Assigned task:
Copy each line of these records in the same order, with no changes.

Available records:
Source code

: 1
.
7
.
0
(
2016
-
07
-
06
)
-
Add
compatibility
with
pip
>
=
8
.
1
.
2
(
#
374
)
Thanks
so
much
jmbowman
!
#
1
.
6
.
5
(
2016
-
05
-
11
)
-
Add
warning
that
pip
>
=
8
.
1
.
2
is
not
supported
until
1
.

Response to this exercise:
Source code

: 1
.
7
.
0
(
2016
-
07
-
06
)
-
Add
compatibility
with
pip
>
=
8
.
1
.
2
(
#
374
)
Thanks
so
much
jmbowman
!
#
1
.
6
.
5
(
2016
-
05
-
11
)
-
Add
warning
that
pip
>
=
8
.
1
.
2
is
not
supported
until
1
.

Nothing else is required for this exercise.